Nie wdając się w szczegóły prześledzimy kulisy powstawania World of Warcraft. Dowiecie się również co powstawanie WoWa miało wspólnego z Warcraftem 3 i dlaczego biurka menadżerów Blizzarda znajdowały się na korytarzu.
Zostaw łapkę, suba i komentarz. Nawet babcię możesz pozdrowić, a i tak wpłynie to pozytywnie na nasze zasięgi.
Siadaj mały nolifie, opowiem Ci historię jak powstał World of Warcraft, legenda MMORPGów. Historię, której głównymi bohaterami są ludzie, dla których poza tworzeniem WoWa nie liczyło się nic, w pracy spędzali większość życia i czuli, że z ich rąk wypłynie legenda. Jeszcze zanim zaczniemy muszę Cię uprzedzić o bardzo kiepskiej jakości materiałów pochodzących z początków World of Warcraft, wyobraźcie sobie, że wtedy HD nie było tak popularne.
Januszex w USA
Gdy Blizzard zaczynał pracę nad World of Warcraft słynął już z Diablo, Starcrafta oraz Warcrafta, ale w żadnym stopniu nie przypominał wielkiej, bogatej korporacji. Siedziba Blizzarda była ciasna, na podłodze walały się śmieci i resztki jedzenia, a menadżerowie zespołów siedzieli przy biurkach… Na korytarzu.

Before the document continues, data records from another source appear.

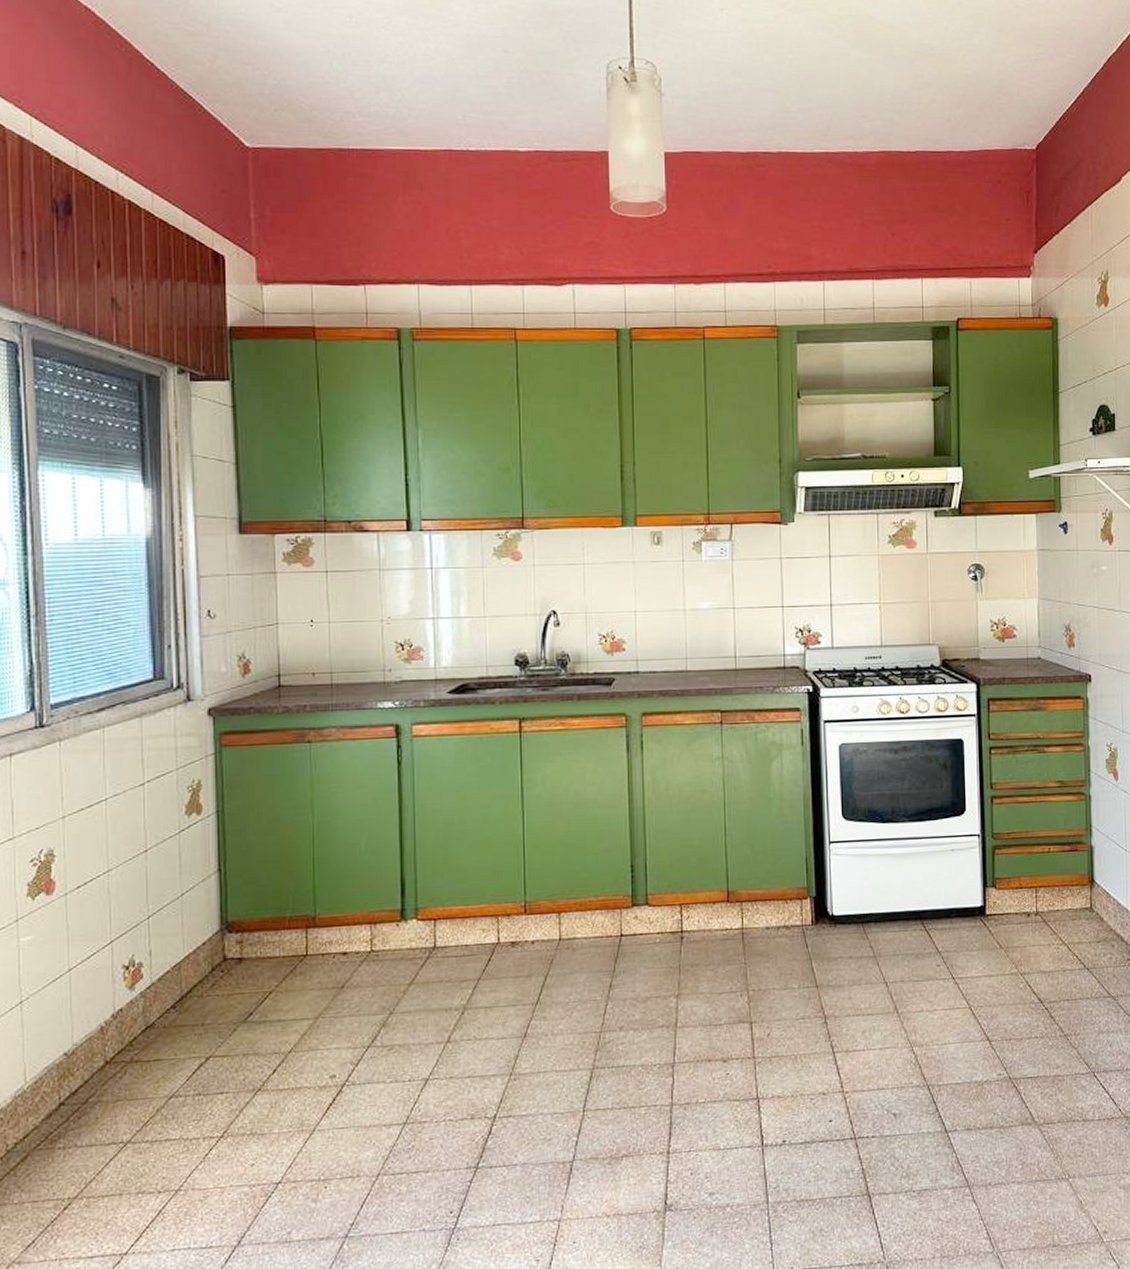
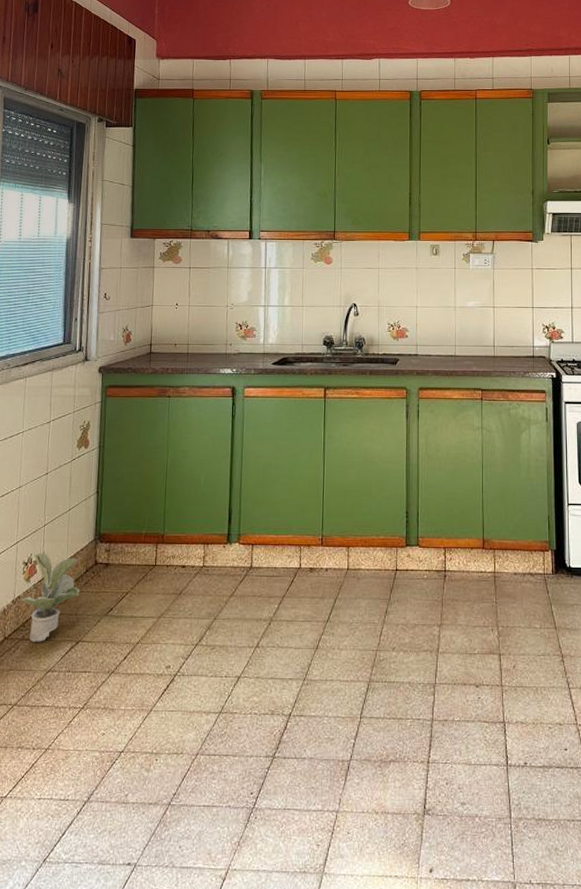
potted plant: none [126,951,205,1064] -> present [22,553,80,642]

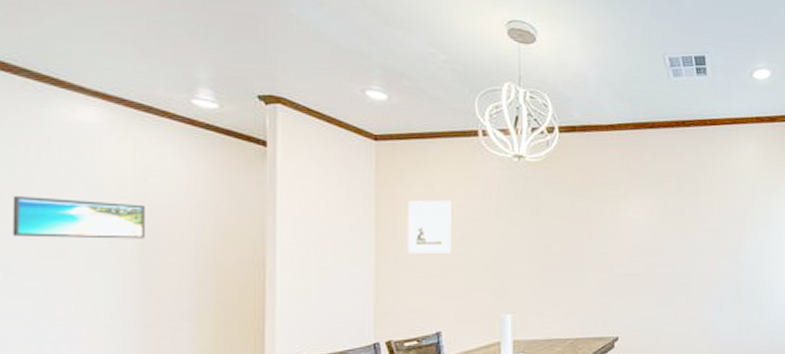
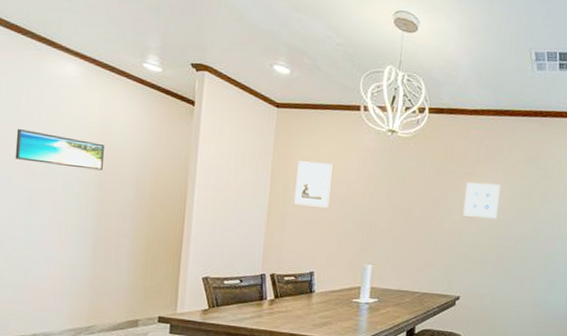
wall art: none [610,205,649,244] -> present [462,182,500,219]

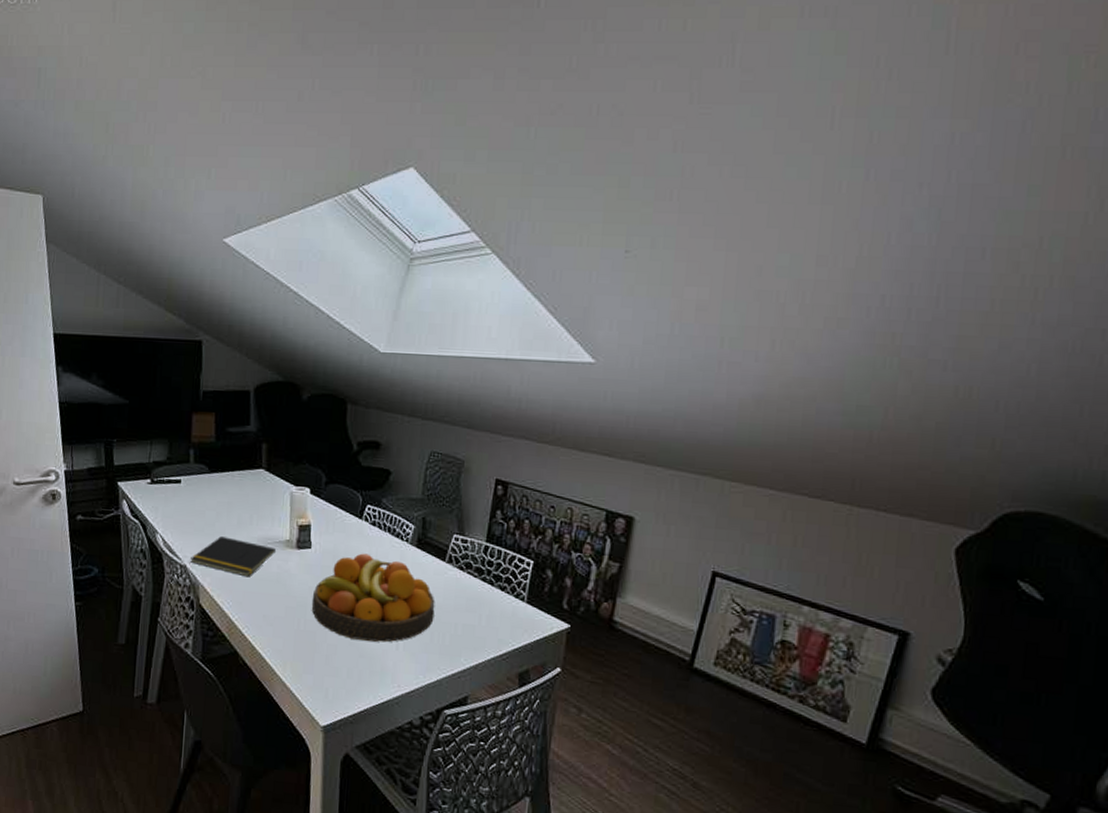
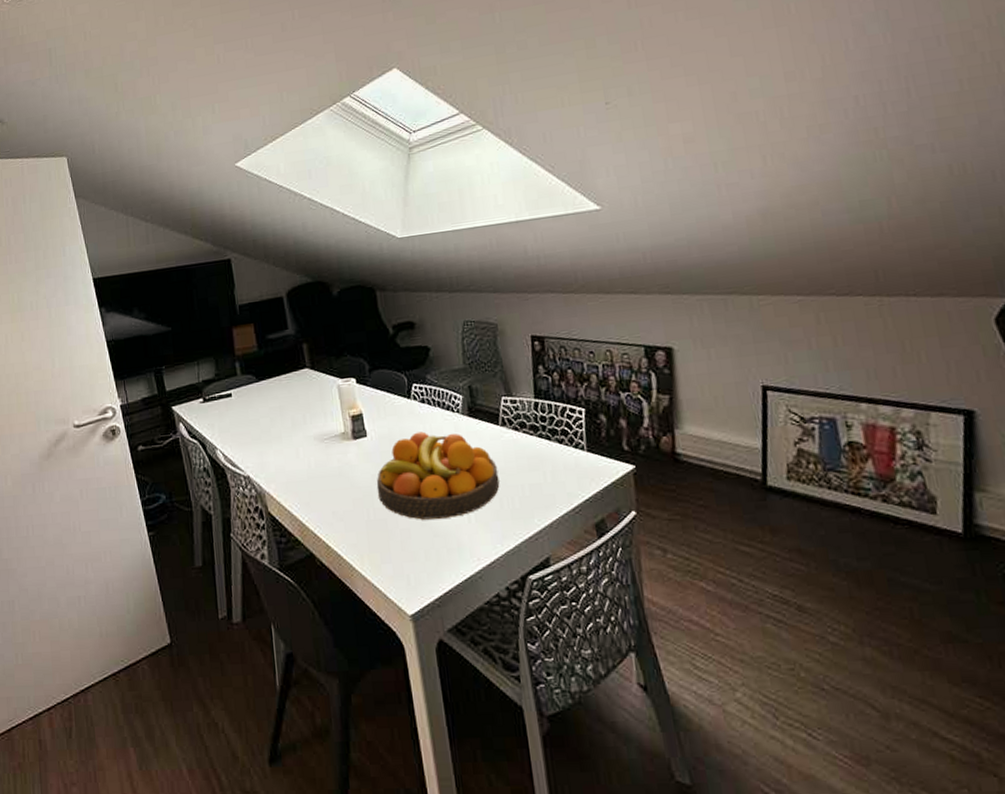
notepad: present [190,536,277,577] -> none [253,440,334,477]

Jednak wszystko miało swoje powody. Blizzard doskonale zdawał sobie sprawę z tego, że praca nad World of Warcraft to będą ► lata ciężkiej pracy, potrzebne będą ogromne ilości funduszy i, przede wszystkim, zgrany zespół.
O ile śmieci na podłodze może ciężko uzasadnić, o tyle biurka menadżerów na korytarzu jak najbardziej. Struktura Blizzarda była bardzo płaska, każdy miał swój wkład w tworzone dzieło i każdy miał bezpośredni kontakt z ludźmi wyżej położonymi. Między innymi dlatego biurka menadżerów były w takim, a nie innymi miejscu. Studio poświęciło wiele czasu, aby zachęcić swoich pracowników, nawet najbardziej wycofanych introwertyków, do dzielenia się pomysłami i sugestiami.
MMORPG od fanów Everquesta i Ultimy
Niewielu zdaje sobie sprawę, że pracę nad Warcraftem 3 i World of Warcraft były prowadzone jednocześnie przez dwa zespoły. Na czele obydwu projektów stał Rob Pardo, główny projektant z niebywałą ambicją, który brał udział przy tworzeniu właściwie większości gier Blizzarda. Obecnie pracuje w swoim, niezależnym studio, na którego rozwój otrzymał pieniądze od samego Riot Games.
Zapoczątkowanie prac nad MMORPGiem zawdzięczamy też samym pracownikom Blizzarda. W większości byli to fani takich legend jak Everquest i Ultima Online, a ich marzeniem było stworzenie własnego ► MMO. W dodatku przytrafiło się im szczęście w nieszczęściu – ich aktualny projekt poszedł do kosza, a pracować musieli, więc z ochotą przystali na propozycję stworzenia WoWa.
Cały pomysł podchwycił Allen Adham, który stał się odpowiedzialny za koncept przyszłego króla MMORPGów i wspomagał Roba Pardo w zarządzaniu. Na początku sporo zasobów Blizzarda było skierowanych ku Warcraftowi 3, ale z czasem World of Warcraft stawał się coraz bardziej wymagający. Wystarczy powiedzieć, że na początku pracowało nad nim 40 osób, a w okolicach premiery było to już prawie dwa razy więcej.
Śmierć nie taka straszna
Nawet wielki Blizzard nie doszedł do wszystkiego sam. Skoro w swoim zespole posiadał tak wielu fanów innych ► MMO, to oczywistym jest, że nie mogło się obyć bez lekkich inspiracji. Blizzard chciał jednak, żeby każda zapożyczona mechanika była usprawniona i przyjemniejsza dla odbiorców.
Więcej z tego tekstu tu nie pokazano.